Anyway, I offer these three maxims as possible ways of thinking more clearly about policy.


But, of course, that itself depends on the meta-ethic that clear thinking abut policy is itself a Good thing - and that rests upon some master ideology or religion which either frames and constrains all discourse or any kind between persons - or else there is no real discourse at all - but merely a maelstrom of sound and fury, signifying nothing.


Which is the current reality. 



4 comments:

Adrian H said...

Great post. One nitpick, though: no-fault divorce was preceded and driven by the increasing divorce rate, rather than vice versa. In a certain sense no-fault divorce was a pragmatic way to handle the overwhelming load of divorce cases that were clogging the courts (at least in the US).

Bruce Charlton said...

@Adrian - Well, that's one interpretation, but I don't want to get into specifics. With law it is only slightly what is on the books, and mostly how the law is implemented - eg. current immigration 'laws'. A change in law often precedes the statutes.

EVIList said...

"(This comes from Thomas Sowell)"

Actually, it comes from Henry Hazlitt's Economics in One Lesson, who in turn took the idea from the French economist Frederic Bastiat. But you likely may have known that already.

"Nobody actually regards abortion as a Good thing - a cause for celebration; something to be promoted, maximized, done as much as possible, in as many situations as possible, as the basis of a good and healthy and admirable society. (Or, at least, those who do believe this never admit to it.)"

This is plainly false; please see for example the article "No-one is for abortion!" (part of François Tremblay's Pro-Abortion Series (not to be confused with the Pro-Choice position)), as well as Chapter 5. Abortion: The 'Pro-Death' View in Prof. David Benatar's book Better Never To Have Been (Oxford University Press, 2006).

Wm Jas Tychonievich said...

Pavel Petrovich wrung his hands. "After that I don't understand you. You insult the Russian people. I don't see how it's possible to reject principles and rules! On what basis can you act?"

"I've already told you, Uncle, we don't accept any authorities," Arkady intervened.

"We act on the basis of what we recognize as useful," Bazarov replied. "Nowadays the most useful thing of all is rejection -- we reject."

"Everything?"

"Everything."

"What? Not only art and poetry . . . but even . . . it's too awful to say . . ."

"Everything," Bazarov repeated with indescribable composure.

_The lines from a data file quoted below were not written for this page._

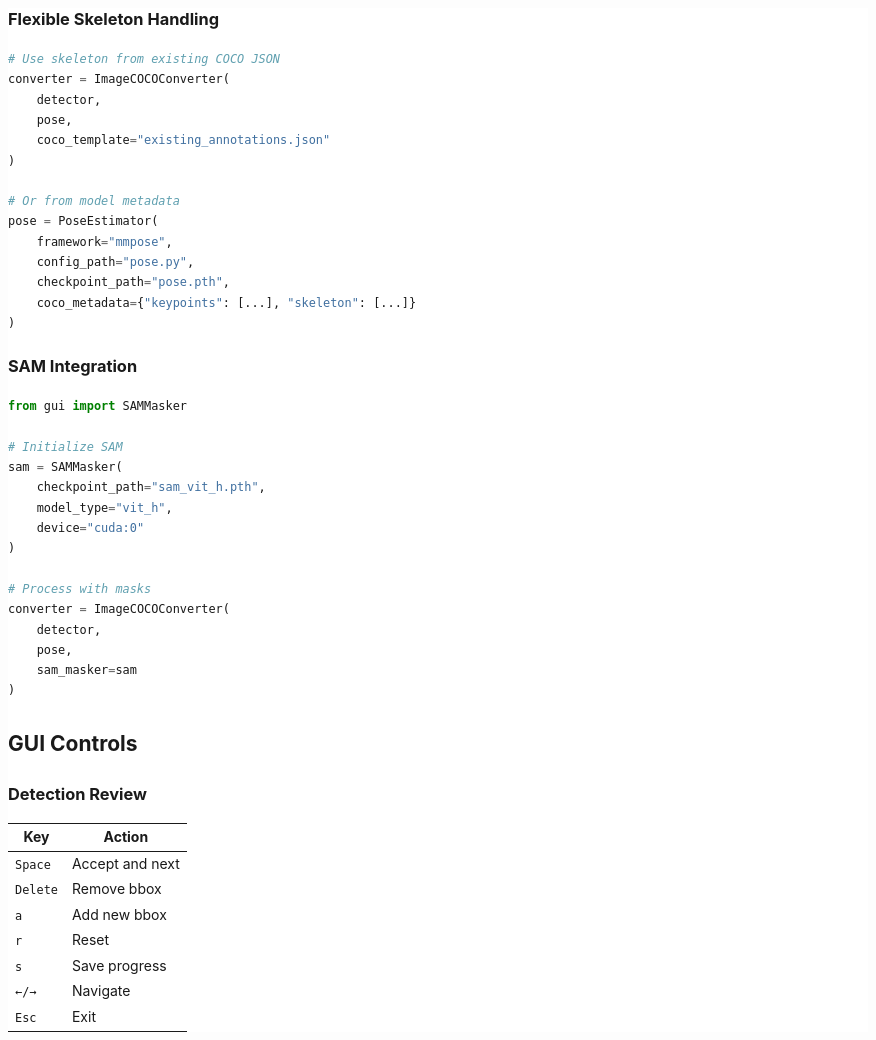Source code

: ### Flexible Skeleton Handling

```python
# Use skeleton from existing COCO JSON
converter = ImageCOCOConverter(
    detector,
    pose,
    coco_template="existing_annotations.json"
)

# Or from model metadata
pose = PoseEstimator(
    framework="mmpose",
    config_path="pose.py",
    checkpoint_path="pose.pth",
    coco_metadata={"keypoints": [...], "skeleton": [...]}
)
```

### SAM Integration

```python
from gui import SAMMasker

# Initialize SAM
sam = SAMMasker(
    checkpoint_path="sam_vit_h.pth",
    model_type="vit_h",
    device="cuda:0"
)

# Process with masks
converter = ImageCOCOConverter(
    detector,
    pose,
    sam_masker=sam
)
```

## GUI Controls

### Detection Review

| Key | Action |
|-----|--------|
| `Space` | Accept and next |
| `Delete` | Remove bbox |
| `a` | Add new bbox |
| `r` | Reset |
| `s` | Save progress |
| `←/→` | Navigate |
| `Esc` | Exit |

Pavel Petrovich stared at him. He hadn't expected this, and Arkady even blushed with delight.

"But allow me,"Nikolai Petrovich began. "You reject everything, or, to put it more precisely, you destroy everything . . . But one must also build."

"That's not for us to do . . . First, the ground must be cleared."

* * *

"Well , then? Are you taking action or what? Are you preparing to take action?"

Bazarov made no reply. Pavel Petrovich gave a little shudder, but then gained control of himself.

"Hmmm! To act, destroy . . .," he continued. "But how can one destroy without even knowing why?"

"We destroy because we're a force," Arkady observed.